**Set exercise**
Lay out the records as a two-column CSV with the columns field and value, one row per line, with the field name and its entry each in one quoted field and any line breaks turned into spaces. Begin at the start of the records and stop after the line that contains "catalogue / barcode: US 1684145".

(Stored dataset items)

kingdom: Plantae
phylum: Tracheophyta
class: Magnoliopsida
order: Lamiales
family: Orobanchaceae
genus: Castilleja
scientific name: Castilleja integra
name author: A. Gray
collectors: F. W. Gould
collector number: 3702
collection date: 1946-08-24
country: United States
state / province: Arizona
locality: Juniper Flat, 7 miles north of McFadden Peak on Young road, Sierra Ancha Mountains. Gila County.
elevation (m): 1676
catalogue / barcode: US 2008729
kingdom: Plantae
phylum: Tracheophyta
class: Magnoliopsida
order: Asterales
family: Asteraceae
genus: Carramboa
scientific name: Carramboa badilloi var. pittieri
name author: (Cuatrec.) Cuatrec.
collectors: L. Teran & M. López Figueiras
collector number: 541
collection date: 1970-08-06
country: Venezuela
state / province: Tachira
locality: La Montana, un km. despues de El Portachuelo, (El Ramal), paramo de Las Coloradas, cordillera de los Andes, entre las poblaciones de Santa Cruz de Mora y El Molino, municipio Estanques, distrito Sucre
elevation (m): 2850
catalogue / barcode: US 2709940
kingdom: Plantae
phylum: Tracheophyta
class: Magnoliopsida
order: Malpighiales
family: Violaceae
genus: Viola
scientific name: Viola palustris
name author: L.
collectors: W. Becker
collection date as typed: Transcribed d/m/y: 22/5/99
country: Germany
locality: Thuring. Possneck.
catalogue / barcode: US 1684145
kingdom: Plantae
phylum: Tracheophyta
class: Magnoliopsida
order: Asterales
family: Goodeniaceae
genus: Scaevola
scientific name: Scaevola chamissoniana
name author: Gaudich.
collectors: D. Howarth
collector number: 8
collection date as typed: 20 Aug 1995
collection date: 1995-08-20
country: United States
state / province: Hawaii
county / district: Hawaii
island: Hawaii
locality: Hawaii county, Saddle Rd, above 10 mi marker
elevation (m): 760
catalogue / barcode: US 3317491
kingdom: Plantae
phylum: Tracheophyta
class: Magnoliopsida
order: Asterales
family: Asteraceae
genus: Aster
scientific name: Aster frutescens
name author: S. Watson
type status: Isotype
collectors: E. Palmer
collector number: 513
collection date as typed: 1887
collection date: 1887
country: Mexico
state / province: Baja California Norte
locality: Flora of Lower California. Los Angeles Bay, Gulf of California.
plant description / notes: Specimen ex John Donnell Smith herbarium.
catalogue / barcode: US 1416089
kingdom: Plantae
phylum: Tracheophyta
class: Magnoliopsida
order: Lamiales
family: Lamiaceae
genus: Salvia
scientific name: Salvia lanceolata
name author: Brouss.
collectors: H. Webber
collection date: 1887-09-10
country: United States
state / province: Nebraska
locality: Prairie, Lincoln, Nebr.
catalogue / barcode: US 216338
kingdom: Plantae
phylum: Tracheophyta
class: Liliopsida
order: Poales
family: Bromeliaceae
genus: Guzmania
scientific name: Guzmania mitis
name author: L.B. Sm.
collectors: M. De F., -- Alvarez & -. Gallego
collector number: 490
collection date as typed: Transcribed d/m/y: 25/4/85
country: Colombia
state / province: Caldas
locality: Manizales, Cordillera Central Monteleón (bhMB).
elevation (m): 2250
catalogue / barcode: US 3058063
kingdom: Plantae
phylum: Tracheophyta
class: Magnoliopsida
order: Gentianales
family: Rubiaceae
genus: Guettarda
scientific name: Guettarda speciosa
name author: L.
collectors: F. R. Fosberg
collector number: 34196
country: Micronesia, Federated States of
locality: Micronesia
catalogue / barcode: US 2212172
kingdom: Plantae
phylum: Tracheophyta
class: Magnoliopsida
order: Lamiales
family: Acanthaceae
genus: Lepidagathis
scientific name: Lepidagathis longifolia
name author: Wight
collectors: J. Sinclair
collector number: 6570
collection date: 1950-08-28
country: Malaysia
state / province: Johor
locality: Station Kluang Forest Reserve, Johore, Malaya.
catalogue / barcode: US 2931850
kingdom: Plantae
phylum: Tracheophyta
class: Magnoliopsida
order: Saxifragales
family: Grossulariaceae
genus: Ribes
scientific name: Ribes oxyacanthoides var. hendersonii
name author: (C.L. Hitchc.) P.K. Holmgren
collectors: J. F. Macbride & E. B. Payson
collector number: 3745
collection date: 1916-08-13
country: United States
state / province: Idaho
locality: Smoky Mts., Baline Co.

**Task solution**
field,value
"kingdom:","Plantae"
"phylum:","Tracheophyta"
"class:","Magnoliopsida"
"order:","Lamiales"
"family:","Orobanchaceae"
"genus:","Castilleja"
"scientific name:","Castilleja integra"
"name author:","A. Gray"
"collectors:","F. W. Gould"
"collector number:","3702"
"collection date:","1946-08-24"
"country:","United States"
"state / province:","Arizona"
"locality:","Juniper Flat, 7 miles north of McFadden Peak on Young road, Sierra Ancha Mountains. Gila County."
"elevation (m):","1676"
"catalogue / barcode:","US 2008729"
"kingdom:","Plantae"
"phylum:","Tracheophyta"
"class:","Magnoliopsida"
"order:","Asterales"
"family:","Asteraceae"
"genus:","Carramboa"
"scientific name:","Carramboa badilloi var. pittieri"
"name author:","(Cuatrec.) Cuatrec."
"collectors:","L. Teran & M. López Figueiras"
"collector number:","541"
"collection date:","1970-08-06"
"country:","Venezuela"
"state / province:","Tachira"
"locality:","La Montana, un km. despues de El Portachuelo, (El Ramal), paramo de Las Coloradas, cordillera de los Andes, entre las poblaciones de Santa Cruz de Mora y El Molino, municipio Estanques, distrito Sucre"
"elevation (m):","2850"
"catalogue / barcode:","US 2709940"
"kingdom:","Plantae"
"phylum:","Tracheophyta"
"class:","Magnoliopsida"
"order:","Malpighiales"
"family:","Violaceae"
"genus:","Viola"
"scientific name:","Viola palustris"
"name author:","L."
"collectors:","W. Becker"
"collection date as typed:","Transcribed d/m/y: 22/5/99"
"country:","Germany"
"locality:","Thuring. Possneck."
"catalogue / barcode:","US 1684145"